La question n’est pas qu’est-ce que la Russie peut nous apporter mais qu’est-ce que la Russie et l’Afrique peuvent faire ensemble pour l’intérêt général de nos 2 peuples. Nous ne voulons pas un partenariat avec la Russie pour les beaux yeux du président Vladimir Poutine, encore moins PARADE n’est pas dans la vision d’un sauveur blanc mais nous voulons un partenariat qui sort de l’ordinaire ou notre avis compte, ou les parts seront d’égal à égal. En d’autre terme, ou nous aurons la latitude et la liberté d’exprimer ou de vouloir ce qu’on veut dans l’intérêt du continent africain. Le rang mondial ne compte pas, si s’en était  le cas, personne ne coopérerait avec certains pays. 

  • Que répondez-vous aux Africains comme vous qui, eux, soutiennent plutôt une révision, voire une mise à jour de la coopération entre l’Afrique et ses traditionnels partenaires que sont la France, le Royaume-Uni, l’Allemagne et même les États-Unis?

Je crois avoir répondu à cette question plus-haut. Mais comme la répétition est pédagogique, alors je répète que PARADE n’est pas dans cette dynamique de couper radicalement le pont avec l’occident, chose impossible d’ailleurs dans ce monde moderne ou les États vivent au dépend des uns et des autres, alors révision et mise à jour oui, mais cela n’empêche la diversification de nos relations de coopérations avec d’autres pays que nous jugeons crédible et sérieux. 

  • Les relations internationales étant de plus en plus marquées par le multilatéralisme, le réalisme ne commandait-il pas que vous prôniez un partenariat Alternatif Asie-Pacifique-Afrique qui offre plus d’opportunités économiques plutôt que l’Alternatif Russie-Afrique ?

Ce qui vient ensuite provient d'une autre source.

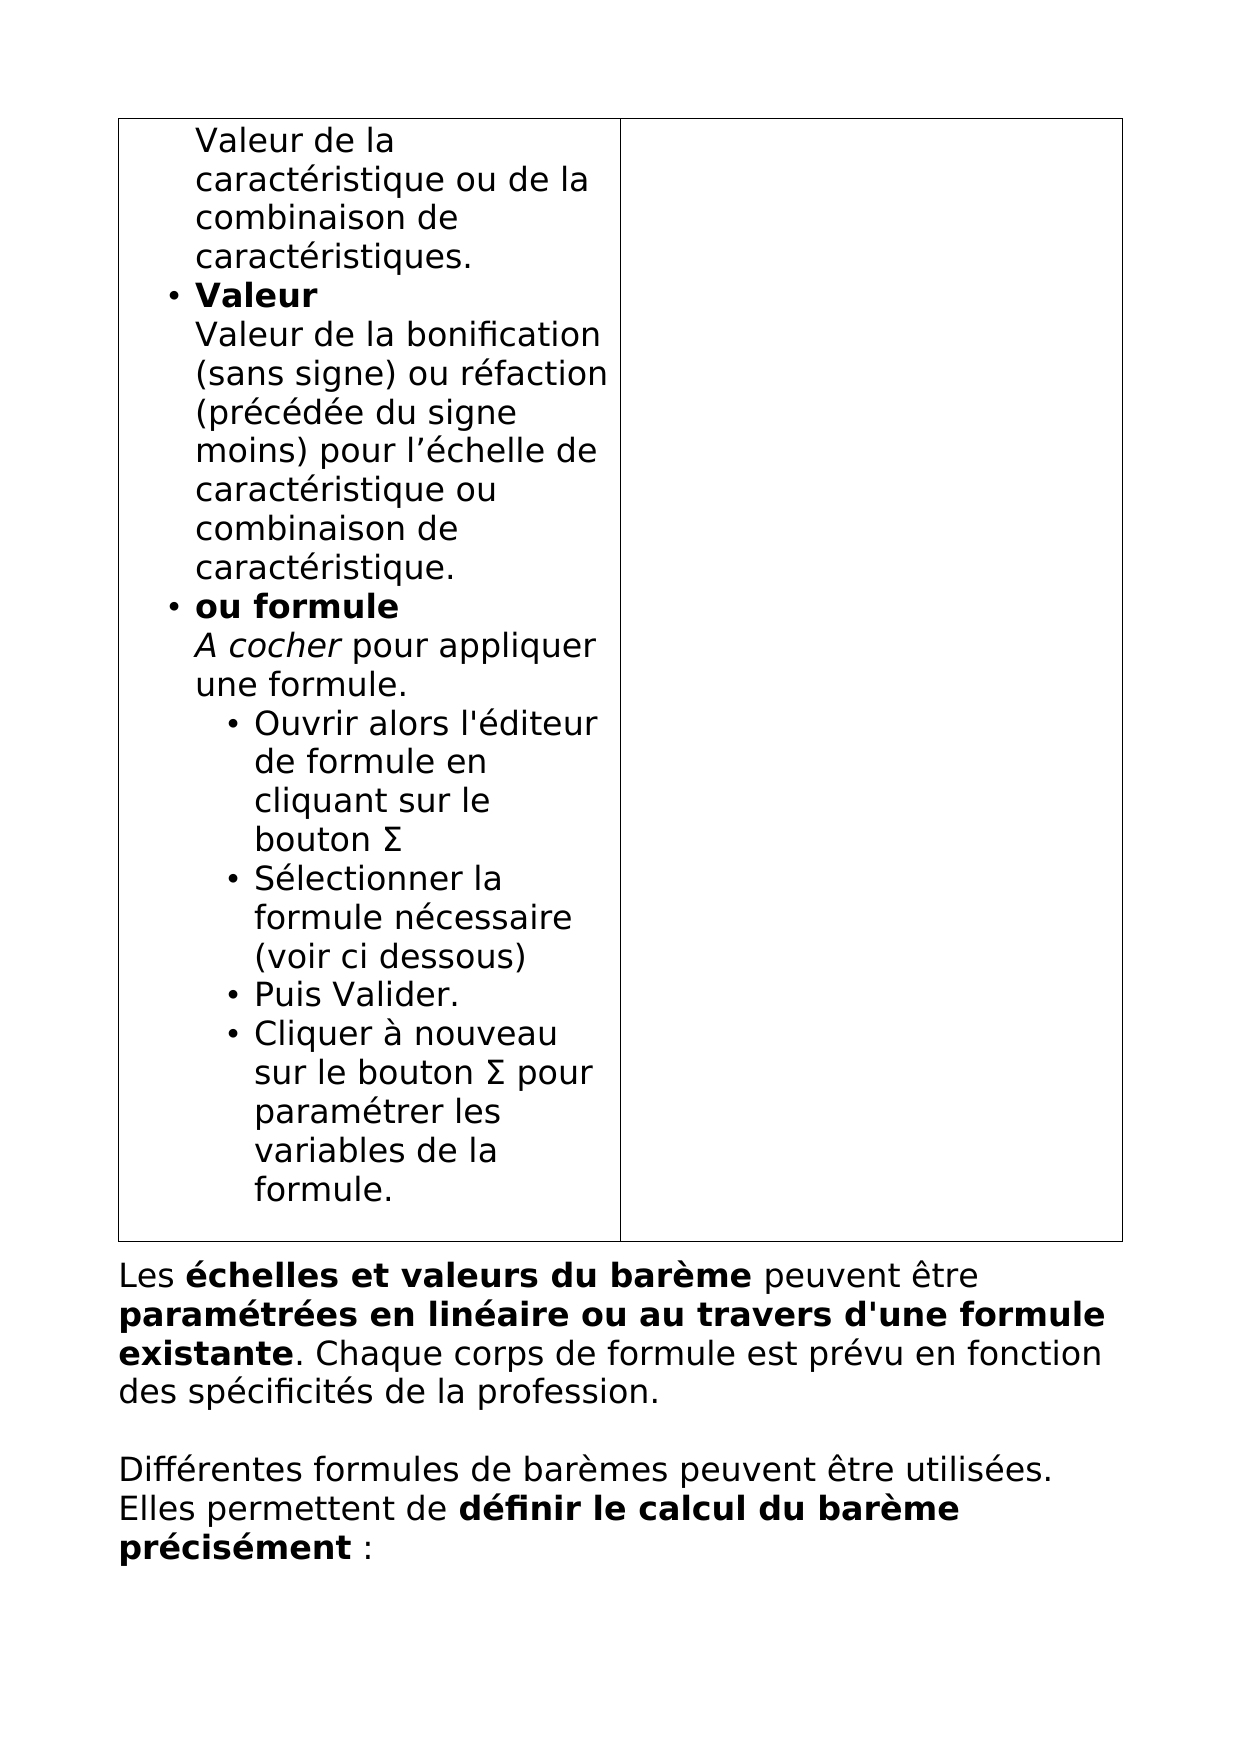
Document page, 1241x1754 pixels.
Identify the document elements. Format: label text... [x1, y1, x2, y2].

table_header [621, 119, 1122, 1241]
text Les échelles et valeurs du barème peuvent être paramétrées en linéaire ou au travers d'une formule existante. Chaque corps de formule est prévu en fonction des spécificités de la profession. Différentes formules de barèmes peuvent être utilisées. Elles permettent de définir le calcul du barème précisément : [118, 1256, 1122, 1606]
table_header Date début / Fin date début/fin de validité des échelles/valeurs ou formule paramétrées dans la ligne. Il s’agit ici de la Date Pièce du type de pièce concerné : - Bon d’apport pour les barèmes Correction poids, - Bordereau d’apport et/ou Bordereau de Complément de prix pour les barèmes Correction prix et Correction prix MBM Modifier ttes les lgs (Période identique) Utilisé pour les barèmes par campagne (ex : MBM). Si coché, alors lors d'un changement de date début/fin sur une ligne, toutes les lignes possédant les anciennes dates début/fin seront modifiées pour les nouvelles paramétrées. Entité / Type Base Prix / Type de Tiers / Tiers Renseigner (si nécessaire) pour réduire le champ d'application du barème (mono-sélection). Echelle Valeur de la caractéristique ou de la combinaison de caractéristiques. Valeur Valeur de la bonification (sans signe) ou réfaction (précédée du signe moins) pour l’échelle de caractéristique ou combinaison de caractéristique. ou formule A cocher pour appliquer une formule. Ouvrir alors l'éditeur de formule en cliquant sur le bouton Σ Sélectionner la formule nécessaire (voir ci dessous) Puis Valider. Cliquer à nouveau sur le bouton Σ pour paramétrer les variables de la formule. [119, 119, 620, 1241]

Je l’ai dit tantôt, nous devrons élargir notre champ de coopération à tous les niveaux, car les opportunités sont partout, il y a des domaines dans lesquels la Russie excelle plus que l’Asie et le pacifique qui peuvent nous être profitable, d’ailleurs l’Asie et le Pacifique sont déjà ouvert à l’Afrique, cependant la Russie reste un pays explorable et exploitable car ayant du potentiel dans le domaine agricole, technologique, militaire, énergétique, scientifique pour ne citer que cela. La Russie est une option parmi tant d’autres, alors nous avons choisi la Russie. 

  • Quels sont vos projets à moyen et long terme?

 Nous travaillons actuellement au mécanisme de connexion de nos 2 pays, nos projets sont d’ordre économique, social et culturel. Avec l’arrivée du nouvel Ambassadeur nous allons harmoniser nos points de vue avec les autorités Russes locales, afin de sortir des projets cohérents et réalistes à court, moyen et long terme. Pour l’heure, nous sommes au laboratoire et au moment opportun l’ensemble du pays sera informé de nos projets. Je voudrais terminer en vous remerciant de nous avoir donné l’opportunité de parler de notre organisation.